You can make the following assumptions in your work:

  • the animations fit a screen of 640x480 pixels, ie. a buffer of 40KiB.
  • the animation widths are multiple of 8 pixels.

Tip

There are several example animations in the sub-directory images. To generate your own animation input file, proceed as follows:

  1. download an animaged GIF with your desired animation.

  2. compute a reasonable size (width, height) in pixels that fits the assumption and so that your simulation will not be too slow.

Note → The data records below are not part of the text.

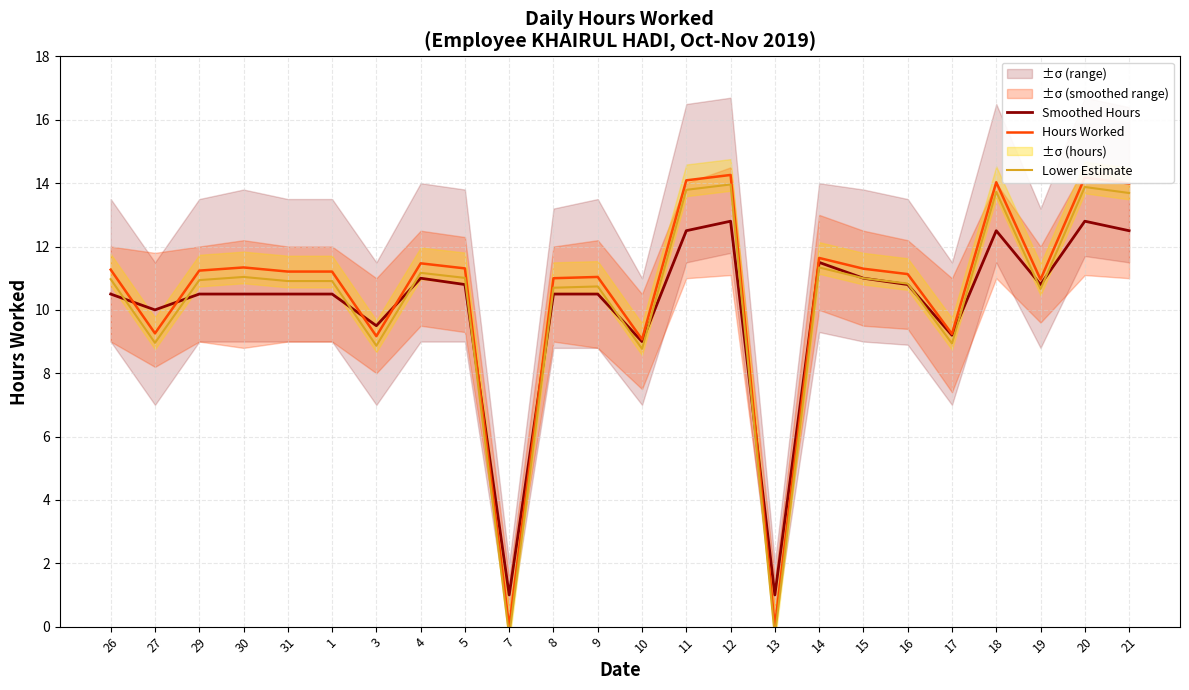

How many interior local peaks does the Hours Worked series have?

7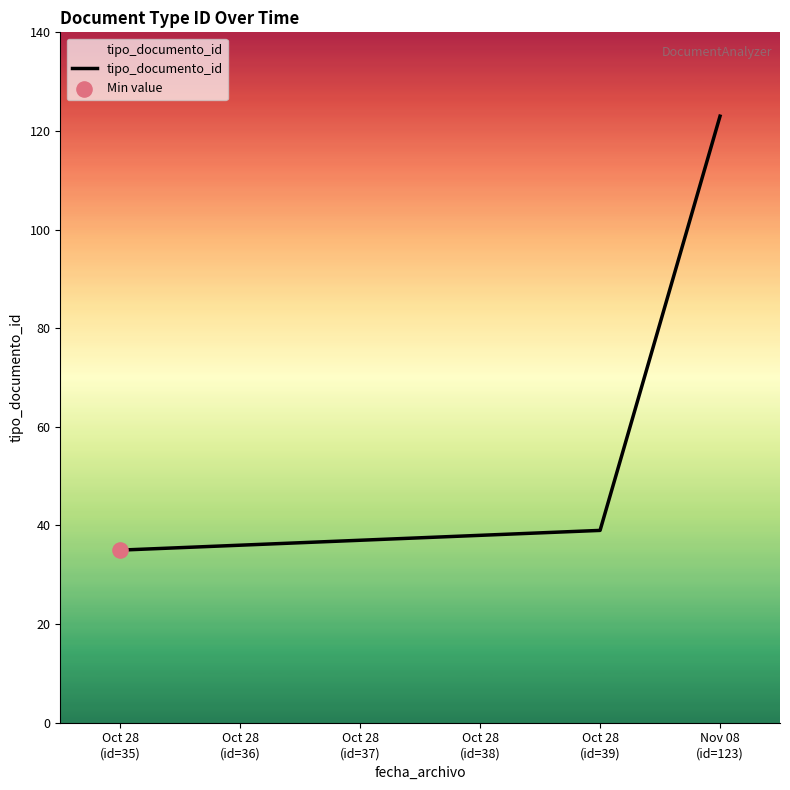

What is the change in value from Oct 28
(id=36) to Oct 28
(id=38)?

+2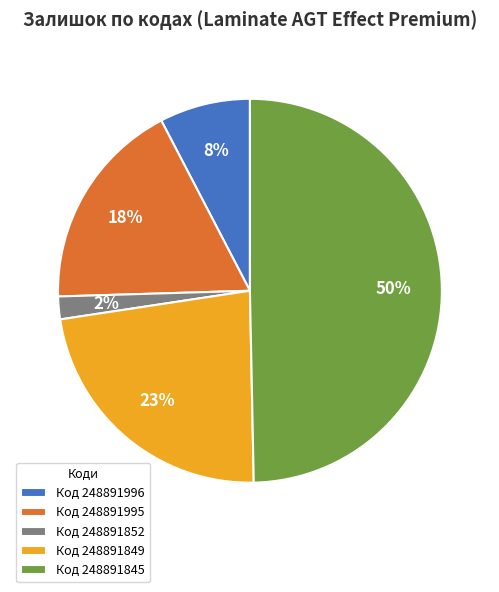

To the nearest percent, what is the difference between the largest and smallest slice percentages?

48%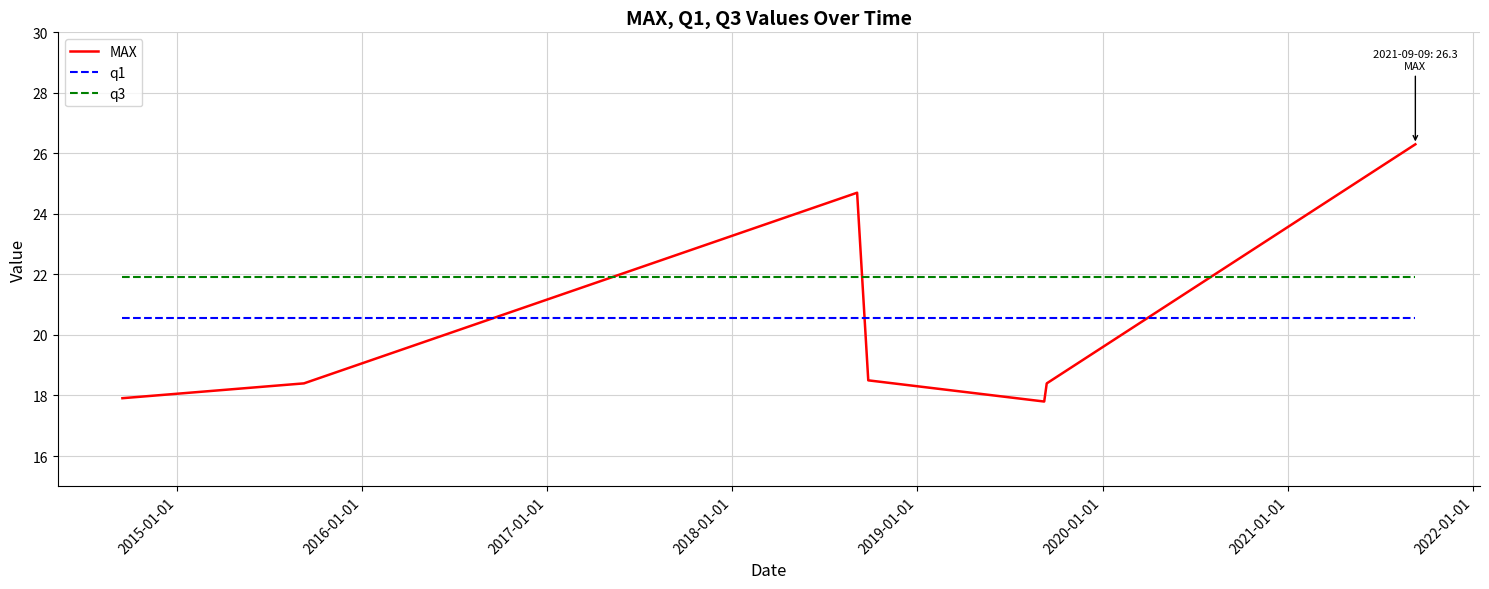

How many intersections are there between q1 and MAX?

3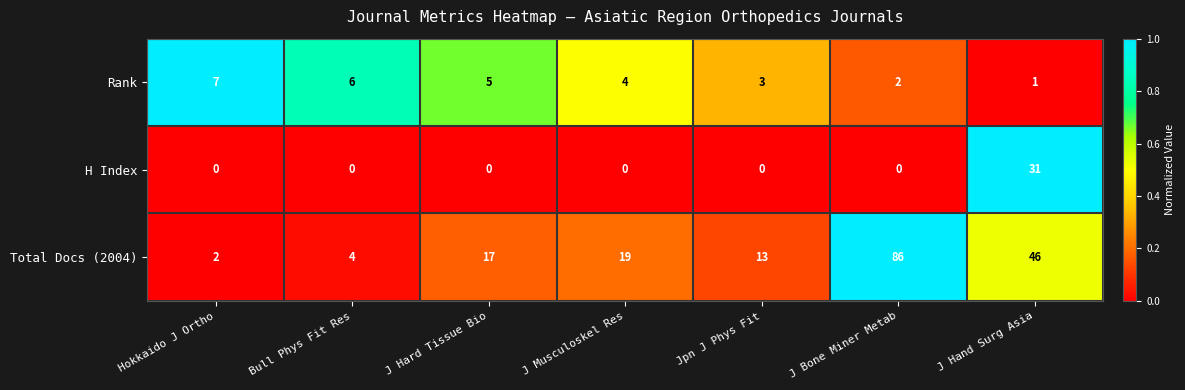

List the labels in order of Total Docs (2004) value, largest first.

J Bone Miner Metab, J Hand Surg Asia, J Musculoskel Res, J Hard Tissue Bio, Jpn J Phys Fit, Bull Phys Fit Res, Hokkaido J Ortho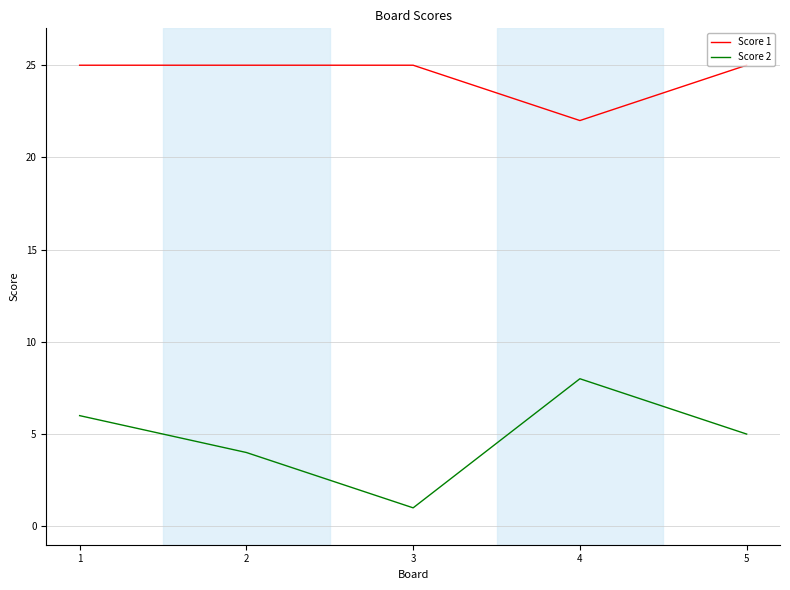

Is the value of Score 2 at 3 greater than the value of Score 1 at 4?

No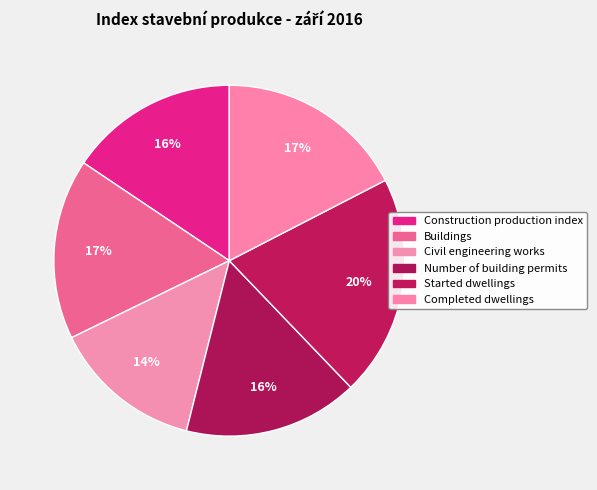

True or false: Completed dwellings accounts for 17% of the total.

True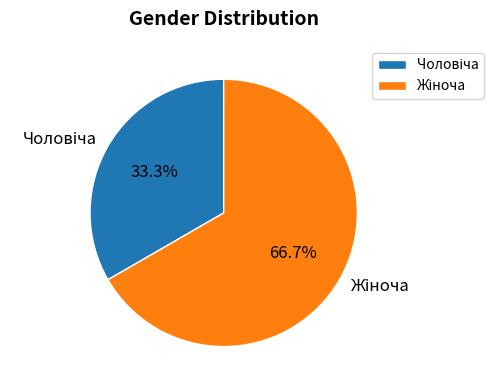

Is there any slice that represents more than half of the pie?

Yes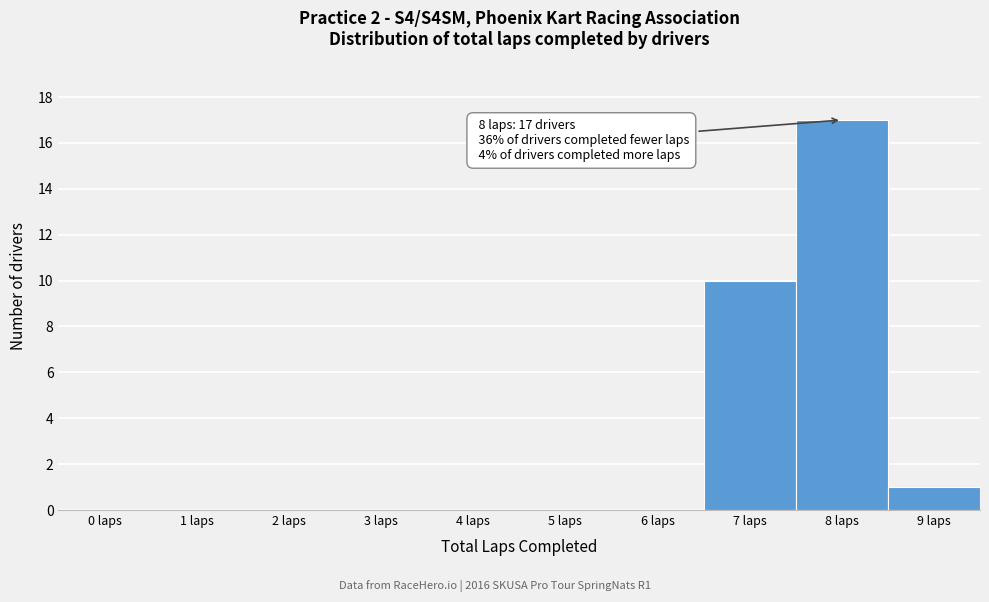

Reading left to right, extract all data points from this chart.

0 laps=0	1 laps=0	2 laps=0	3 laps=0	4 laps=0	5 laps=0	6 laps=0	7 laps=10	8 laps=17	9 laps=1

  3. using the program convert from ImageMagick, convert your GIF animation to PBM:

    convert yourfile.gif \
           -coalesce -monochrome \
           -resize WxH! yourfile.pbm
    echo "end" >>yourfile.pbm
    

1.7   Grading

  • 3 points if you have submitted an archive in the right format and your report demonstrates that you have performed the steps in the section “First steps” above succesfully.
  • +2 points if you have completed part A successfully;
  • +1 points if you have achieved a faster implementation in part B than the reference example program;
  • +2 if your optimizations for part B are explained in your report with the measurements that prove they were useful.
  • +0 to +1.5 points attributed depending on the quality of your discussion responses for part A and B in your report.
  • +1 point if the performance of your implementation falls in the top-10 of the entire class.